Yogurt, fermented Soybeans, and specific types of cheese contain live cultures, also known as probiotics, which are believed to stimulate the immune system to combat disease.
The microbiome or "good bacteria" in your digestive tract determine how other nutrients and harmful bacteria are processed in your body, making probiotics one of the most important immune functions. In addition to aiding in the digestion of the nutrients described in the remainder of this article, the microbiome acts as an additional barrier against harmful bacteria and fungi.

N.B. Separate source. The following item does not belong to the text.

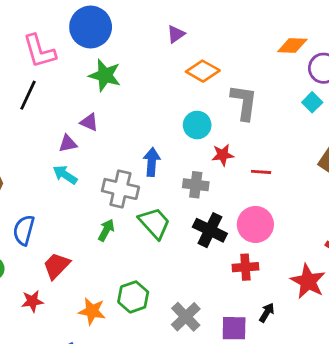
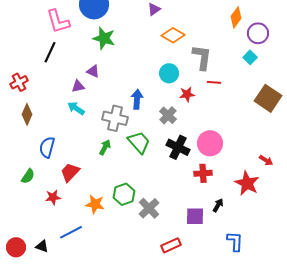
orange diamond: (292, 45) -> (236, 17), turned -55
red line: (261, 172) -> (214, 82), moved
gray cross: (196, 185) -> (168, 115), turned 36
gray cross: (186, 317) -> (149, 208), moved

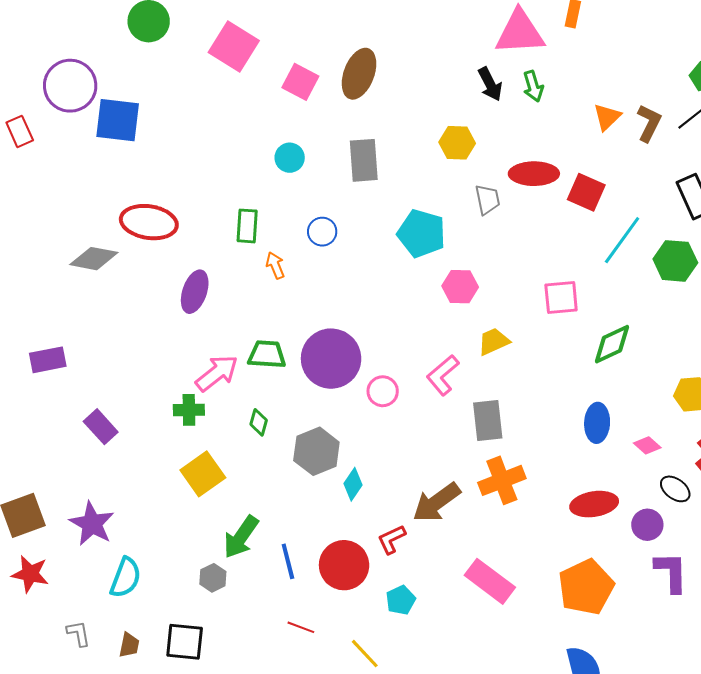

Garlic contains compounds that help the immune system combat pathogens in multiple ways, including by stimulating disease-fighting cells and regulating the immune system.
It helps increase the production of virus-fighting T-cells and can reduce the number of stress hormones your body produces, thereby promoting optimal immune function.
8. Vitamin B6
Vitamin B6 is necessary for the production of new, healthy red blood cells and aids in the maintenance of the lymphatic system. Excellent sources of vitamin B6 include chicken, turkey, cold-water fish (salmon and tuna), chickpeas, bananas, fortified breakfast cereal, and nutritional yeast.
Water aids in the production of lymph, which transports white blood cells and other immune cells throughout the body.
Cucumbers, watermelon, and celery are examples of foods with high water content. If you find it difficult to drink plain water, try a cup of green tea with lemon, watermelon, cucumber, or mint-infused water as a beverage that supports the immune system.
Consider proper hydration as a means of facilitating the delivery of immune-boosting nutrients to the cells in your body.
Zinc is required for immune system cells to function as intended. Zinc is a mineral that the human body neither stores nor creates.
While oysters have the highest zinc content of any food, other options include shellfish, red meat, and poultry (chicken or turkey). Additionally present in fortified cereals and certain bread, zinc is best absorbed from animal-based foods.